◆ **SUPPLIED MATERIAL**:
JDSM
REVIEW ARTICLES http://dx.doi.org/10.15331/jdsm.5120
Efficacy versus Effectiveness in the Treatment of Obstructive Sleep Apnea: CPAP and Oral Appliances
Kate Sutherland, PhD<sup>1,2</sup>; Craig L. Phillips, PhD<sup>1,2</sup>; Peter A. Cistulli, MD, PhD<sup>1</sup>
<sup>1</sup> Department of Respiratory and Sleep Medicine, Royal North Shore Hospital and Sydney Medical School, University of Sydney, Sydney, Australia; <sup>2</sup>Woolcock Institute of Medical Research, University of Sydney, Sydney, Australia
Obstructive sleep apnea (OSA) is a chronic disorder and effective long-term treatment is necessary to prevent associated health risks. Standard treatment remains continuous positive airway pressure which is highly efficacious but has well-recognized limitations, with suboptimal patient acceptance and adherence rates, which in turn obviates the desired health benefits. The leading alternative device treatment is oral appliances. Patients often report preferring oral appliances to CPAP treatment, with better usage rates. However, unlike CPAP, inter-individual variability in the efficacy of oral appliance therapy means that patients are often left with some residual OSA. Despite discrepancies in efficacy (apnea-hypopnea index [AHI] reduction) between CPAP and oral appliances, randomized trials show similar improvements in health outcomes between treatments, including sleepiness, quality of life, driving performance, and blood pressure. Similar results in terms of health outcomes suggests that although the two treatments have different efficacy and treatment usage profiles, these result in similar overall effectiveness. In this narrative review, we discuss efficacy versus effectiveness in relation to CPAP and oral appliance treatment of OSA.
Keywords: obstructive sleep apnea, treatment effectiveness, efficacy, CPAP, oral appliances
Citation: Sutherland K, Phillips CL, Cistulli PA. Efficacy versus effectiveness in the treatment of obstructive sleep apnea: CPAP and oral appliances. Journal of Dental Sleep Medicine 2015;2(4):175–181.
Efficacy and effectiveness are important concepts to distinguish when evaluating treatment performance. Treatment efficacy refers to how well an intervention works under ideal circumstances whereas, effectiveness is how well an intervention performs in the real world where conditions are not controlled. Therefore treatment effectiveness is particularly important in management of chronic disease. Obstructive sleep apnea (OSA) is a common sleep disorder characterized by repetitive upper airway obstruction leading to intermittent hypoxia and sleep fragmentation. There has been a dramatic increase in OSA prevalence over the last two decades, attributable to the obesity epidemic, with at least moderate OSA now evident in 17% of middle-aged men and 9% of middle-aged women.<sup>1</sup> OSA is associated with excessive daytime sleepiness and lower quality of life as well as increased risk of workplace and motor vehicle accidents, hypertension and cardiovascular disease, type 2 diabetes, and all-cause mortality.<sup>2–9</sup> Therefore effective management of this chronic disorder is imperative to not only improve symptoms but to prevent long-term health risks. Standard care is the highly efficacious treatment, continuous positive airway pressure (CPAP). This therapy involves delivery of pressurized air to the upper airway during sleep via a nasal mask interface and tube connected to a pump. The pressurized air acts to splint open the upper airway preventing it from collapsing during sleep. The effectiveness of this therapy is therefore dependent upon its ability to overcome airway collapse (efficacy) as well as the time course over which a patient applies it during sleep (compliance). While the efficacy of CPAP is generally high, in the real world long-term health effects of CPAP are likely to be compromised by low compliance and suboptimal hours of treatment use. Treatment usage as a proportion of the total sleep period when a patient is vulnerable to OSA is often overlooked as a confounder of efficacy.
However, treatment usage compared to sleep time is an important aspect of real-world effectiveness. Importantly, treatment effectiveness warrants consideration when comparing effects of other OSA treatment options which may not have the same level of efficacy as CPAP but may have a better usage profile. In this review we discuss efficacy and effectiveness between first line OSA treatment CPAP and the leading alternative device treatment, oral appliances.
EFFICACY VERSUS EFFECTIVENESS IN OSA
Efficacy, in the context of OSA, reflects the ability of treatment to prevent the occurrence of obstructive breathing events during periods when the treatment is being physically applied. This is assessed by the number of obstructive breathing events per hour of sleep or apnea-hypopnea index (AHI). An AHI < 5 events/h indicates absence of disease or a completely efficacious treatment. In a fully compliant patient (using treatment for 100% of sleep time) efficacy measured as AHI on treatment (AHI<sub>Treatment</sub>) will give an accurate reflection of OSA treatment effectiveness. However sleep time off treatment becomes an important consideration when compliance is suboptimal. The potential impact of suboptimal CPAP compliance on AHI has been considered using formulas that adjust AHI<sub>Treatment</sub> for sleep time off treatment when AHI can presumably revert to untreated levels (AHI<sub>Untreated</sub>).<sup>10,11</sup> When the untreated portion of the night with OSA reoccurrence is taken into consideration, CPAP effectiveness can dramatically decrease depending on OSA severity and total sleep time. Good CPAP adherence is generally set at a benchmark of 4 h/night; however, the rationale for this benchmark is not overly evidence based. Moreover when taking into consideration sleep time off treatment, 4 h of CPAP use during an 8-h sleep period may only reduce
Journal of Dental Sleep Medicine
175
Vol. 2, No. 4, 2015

◆ **REQUIRED WORK**: Please write out, exactly as they appear above, only the lines in the stretch from the line with "REVIEW ARTICLES http://dx.doi.org/10.15331/jdsm.5120" through the line with "Kate Sutherland, PhD<sup>1,2</sup>;".

◆ **RESPONSE TO THE EXERCISE**:
REVIEW ARTICLES http://dx.doi.org/10.15331/jdsm.5120
Efficacy versus Effectiveness in the Treatment of Obstructive Sleep Apnea: CPAP and Oral Appliances
Kate Sutherland, PhD<sup>1,2</sup>; Craig L. Phillips, PhD<sup>1,2</sup>; Peter A. Cistulli, MD, PhD<sup>1</sup>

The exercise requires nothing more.